Из событий, текущих – сообщу об отъезде фрейлейн. Она плакала два дня перед отъездом. И – что меня ужасно тронуло – когда я спала, утром, пришла прощаться ко мне и облила слезами и осыпала поцелуями мое лицо и руки. Что заставило ее поступить так по отношению к врагу? Герц прогнал ее. Бог будет несправедлив, если после смерти Герца не переселит его душу в тело боны или Соломона Петровича, служащего у другого Герца.

Пишите. В.


4. Варвара Малафеева (Малахиева-Мирович) – Льву Шварцману (Шестову)

[Август 1895]

Фрагмент письма.


II

А теперь обещайте мне не выдать меня перед вашими и посоветуйте, как быть. Я искала в papers[260] Софьи Исааковны какой-то счет от модистки и в ее письме, не знаю к кому, увидела ее четким почерком написанные слова: “бессовестное поведение В.Г., ее эгоизм и лень…”, больше я ничего не читала, потому что не имею привычки читать чужие письма. Пестрело там еще “ни для Жоржа… ни для Жени[261]… думает только о себе…”.

Что мне теперь делать? Если ее слова относятся к настоящему, когда я делаю все, что могу и как могу, скрывая и, как мне казалось, удачно весь ад, какой у меня в душе, и все физические недомогания – то мне ничего не остается, как уехать, и скорей, как можно скорей. Я сегодня не могла уже завтракать. Каждый кусок останавливался у меня во рту. Если к прошлому, то я, хоть и не считаю себя бессовестной – но хоть могу понять, как такое представление могло сложиться у нее. А понявши, попытаюсь и забыть. Я была неправа перед нею – но отчего она, такая чуткая вообще, и такая впечатлительная к каждому своему недомоганию, не хотела видеть, как я была больна, как невыносимо мучительно было для меня всякое общество, и не только дети, как я ожидала смерти, уверенная, что при пороке сердце не вынесет того, что в нем происходило, и что, наконец, я успокоюсь.
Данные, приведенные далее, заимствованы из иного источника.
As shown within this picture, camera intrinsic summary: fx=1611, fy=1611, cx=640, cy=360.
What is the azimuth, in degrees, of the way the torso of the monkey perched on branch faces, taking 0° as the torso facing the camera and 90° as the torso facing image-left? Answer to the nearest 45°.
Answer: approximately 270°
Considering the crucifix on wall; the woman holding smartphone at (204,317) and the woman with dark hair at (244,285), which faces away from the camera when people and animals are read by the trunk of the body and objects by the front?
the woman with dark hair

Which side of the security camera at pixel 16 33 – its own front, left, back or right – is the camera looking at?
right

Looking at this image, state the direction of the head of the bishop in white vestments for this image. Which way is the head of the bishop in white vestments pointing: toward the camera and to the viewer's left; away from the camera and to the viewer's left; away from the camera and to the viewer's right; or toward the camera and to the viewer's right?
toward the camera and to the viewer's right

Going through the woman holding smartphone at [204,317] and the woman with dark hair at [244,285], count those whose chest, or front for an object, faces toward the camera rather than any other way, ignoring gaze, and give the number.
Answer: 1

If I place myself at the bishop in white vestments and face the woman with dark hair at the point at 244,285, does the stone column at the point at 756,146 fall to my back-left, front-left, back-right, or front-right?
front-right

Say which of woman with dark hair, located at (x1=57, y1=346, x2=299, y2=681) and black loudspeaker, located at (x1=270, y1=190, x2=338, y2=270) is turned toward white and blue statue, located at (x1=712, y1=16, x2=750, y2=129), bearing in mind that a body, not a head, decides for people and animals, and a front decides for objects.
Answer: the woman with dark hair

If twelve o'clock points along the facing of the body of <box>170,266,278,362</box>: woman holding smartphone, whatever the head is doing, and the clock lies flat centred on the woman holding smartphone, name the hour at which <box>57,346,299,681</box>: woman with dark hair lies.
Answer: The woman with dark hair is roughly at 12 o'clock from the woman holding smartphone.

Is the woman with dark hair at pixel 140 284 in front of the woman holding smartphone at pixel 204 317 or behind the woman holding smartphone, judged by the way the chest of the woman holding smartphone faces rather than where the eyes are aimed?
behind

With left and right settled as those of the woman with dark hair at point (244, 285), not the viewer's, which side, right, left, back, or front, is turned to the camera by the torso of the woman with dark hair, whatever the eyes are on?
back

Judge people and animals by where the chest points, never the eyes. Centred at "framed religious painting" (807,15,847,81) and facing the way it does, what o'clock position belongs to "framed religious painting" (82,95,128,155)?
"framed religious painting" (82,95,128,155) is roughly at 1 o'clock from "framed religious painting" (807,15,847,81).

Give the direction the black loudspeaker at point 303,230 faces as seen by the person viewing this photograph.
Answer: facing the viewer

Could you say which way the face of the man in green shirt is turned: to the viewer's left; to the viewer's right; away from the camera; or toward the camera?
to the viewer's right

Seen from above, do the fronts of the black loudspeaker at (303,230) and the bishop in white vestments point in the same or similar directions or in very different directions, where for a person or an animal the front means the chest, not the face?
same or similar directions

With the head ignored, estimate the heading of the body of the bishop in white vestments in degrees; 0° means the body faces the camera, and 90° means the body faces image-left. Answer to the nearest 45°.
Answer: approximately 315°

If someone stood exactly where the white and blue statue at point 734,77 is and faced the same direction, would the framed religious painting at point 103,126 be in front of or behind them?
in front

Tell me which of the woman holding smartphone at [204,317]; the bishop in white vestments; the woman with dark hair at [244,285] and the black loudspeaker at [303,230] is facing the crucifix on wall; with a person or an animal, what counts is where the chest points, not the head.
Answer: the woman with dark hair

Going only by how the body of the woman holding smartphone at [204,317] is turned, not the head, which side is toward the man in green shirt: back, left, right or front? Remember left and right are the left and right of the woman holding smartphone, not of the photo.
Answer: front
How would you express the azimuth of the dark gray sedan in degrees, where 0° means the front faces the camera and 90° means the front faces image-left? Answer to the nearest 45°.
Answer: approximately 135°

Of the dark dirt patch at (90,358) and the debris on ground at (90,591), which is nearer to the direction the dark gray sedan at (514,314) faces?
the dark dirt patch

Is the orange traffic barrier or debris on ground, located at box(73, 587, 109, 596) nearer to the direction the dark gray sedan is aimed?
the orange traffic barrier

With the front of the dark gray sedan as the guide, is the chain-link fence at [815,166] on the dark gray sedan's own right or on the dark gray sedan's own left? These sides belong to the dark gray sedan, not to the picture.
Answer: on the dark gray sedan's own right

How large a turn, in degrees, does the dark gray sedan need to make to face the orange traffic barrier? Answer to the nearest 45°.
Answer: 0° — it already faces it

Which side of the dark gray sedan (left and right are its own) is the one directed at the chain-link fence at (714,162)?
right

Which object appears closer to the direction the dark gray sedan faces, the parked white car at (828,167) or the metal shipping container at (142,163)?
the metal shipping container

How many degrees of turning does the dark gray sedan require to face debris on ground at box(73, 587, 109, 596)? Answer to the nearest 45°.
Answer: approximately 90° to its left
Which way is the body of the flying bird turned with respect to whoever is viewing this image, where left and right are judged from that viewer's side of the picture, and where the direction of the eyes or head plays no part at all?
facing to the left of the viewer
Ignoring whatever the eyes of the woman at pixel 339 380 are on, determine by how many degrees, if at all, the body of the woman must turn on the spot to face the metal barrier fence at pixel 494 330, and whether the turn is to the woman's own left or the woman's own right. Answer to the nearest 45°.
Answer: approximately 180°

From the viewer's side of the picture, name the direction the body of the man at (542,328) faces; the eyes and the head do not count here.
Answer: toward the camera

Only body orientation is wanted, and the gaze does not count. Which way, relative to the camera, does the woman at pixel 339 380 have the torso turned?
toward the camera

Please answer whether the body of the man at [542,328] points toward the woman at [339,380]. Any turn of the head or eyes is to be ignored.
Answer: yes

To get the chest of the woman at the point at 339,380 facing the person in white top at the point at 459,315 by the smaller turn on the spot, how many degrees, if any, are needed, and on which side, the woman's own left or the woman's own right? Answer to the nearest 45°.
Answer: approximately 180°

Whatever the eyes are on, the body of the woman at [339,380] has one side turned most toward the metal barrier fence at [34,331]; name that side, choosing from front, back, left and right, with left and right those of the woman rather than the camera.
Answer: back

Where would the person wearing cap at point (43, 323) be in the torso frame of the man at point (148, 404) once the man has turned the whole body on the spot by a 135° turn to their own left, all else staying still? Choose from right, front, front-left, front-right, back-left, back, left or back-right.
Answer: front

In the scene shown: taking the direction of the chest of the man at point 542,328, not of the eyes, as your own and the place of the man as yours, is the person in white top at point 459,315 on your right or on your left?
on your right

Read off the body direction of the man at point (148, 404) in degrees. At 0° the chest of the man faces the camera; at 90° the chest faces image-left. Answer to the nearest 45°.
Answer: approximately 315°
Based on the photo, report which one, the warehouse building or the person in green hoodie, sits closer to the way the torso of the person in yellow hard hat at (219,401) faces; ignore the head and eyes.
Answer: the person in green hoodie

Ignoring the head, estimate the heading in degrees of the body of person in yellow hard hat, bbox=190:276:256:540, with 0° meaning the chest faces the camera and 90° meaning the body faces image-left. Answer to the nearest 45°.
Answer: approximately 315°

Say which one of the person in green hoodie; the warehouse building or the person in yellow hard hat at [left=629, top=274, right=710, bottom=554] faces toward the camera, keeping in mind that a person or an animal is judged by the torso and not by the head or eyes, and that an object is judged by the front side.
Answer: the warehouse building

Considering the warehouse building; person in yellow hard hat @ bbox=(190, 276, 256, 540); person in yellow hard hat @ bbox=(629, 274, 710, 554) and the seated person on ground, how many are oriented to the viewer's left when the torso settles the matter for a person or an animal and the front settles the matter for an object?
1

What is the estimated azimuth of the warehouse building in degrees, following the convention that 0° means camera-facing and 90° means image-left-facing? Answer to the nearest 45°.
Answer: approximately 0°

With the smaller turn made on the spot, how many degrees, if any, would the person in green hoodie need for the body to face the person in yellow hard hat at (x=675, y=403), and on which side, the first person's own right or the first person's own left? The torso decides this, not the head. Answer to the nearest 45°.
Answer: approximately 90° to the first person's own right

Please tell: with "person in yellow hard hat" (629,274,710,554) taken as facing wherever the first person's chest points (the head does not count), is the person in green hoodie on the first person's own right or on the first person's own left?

И как я молила того Бога, которого нет, об этом покое. Нет – я не шутя чувствую себя очень оскорбленной, и только большая жалость к ней и отвращение к себе за разные темные вещи, какие есть в моей душе – позволяют мне быть с ней ровной и по возможности скрыть то, что во мне делается.

Напишите поскорее. А что касается до того, что я просила Вас улыбнуться – то Вы не можете представить себе, какое облегчение почувствовала бы я, узнав, что Вы не мрачны уже, что Вы перестали страдать.

В. Малах.


5. Варвара Малафеева (Малахиева-Мирович) – Льву Шварцману (Шестову)

26 сентября 1895

Воронеж – Киев


Получила сегодня Вашу телеграмму. Вчера написала Вам в Киев. Не люблю повторяться в письмах и потому сегодня отвечу на Ваши вопросы односложно. Сравнительно я здорова, хотя и в нервах. На Италию смотрю как на лекарство и на печальную необходимость. Красоты ее не трогают меня. И будь моя голова посвежее и нервы покрепче, как это и ничто не удержало бы меня от поездки в Петербург. Но голова моя несвежа и нервы некрепки. И я скорблю об этом ужасно. Тем более, что это отражается на близких мне людях. Я не умею любить их в Воронеже. Я почувствовала себя какой-то ледяной и в то же время недотрогой, раздражительной внутренно, как сто старых дев вместе. Вчера мы долго говорили с сестрой. Это такое любящее, человечное сердце. Она обвиняла меня в духовном аристократизме, в фарисействе, в эстетическом отношении к людям, в недостатках непосредственной любви к ним. Она права. А между тем, как, скажите, жить без любви к ближнему?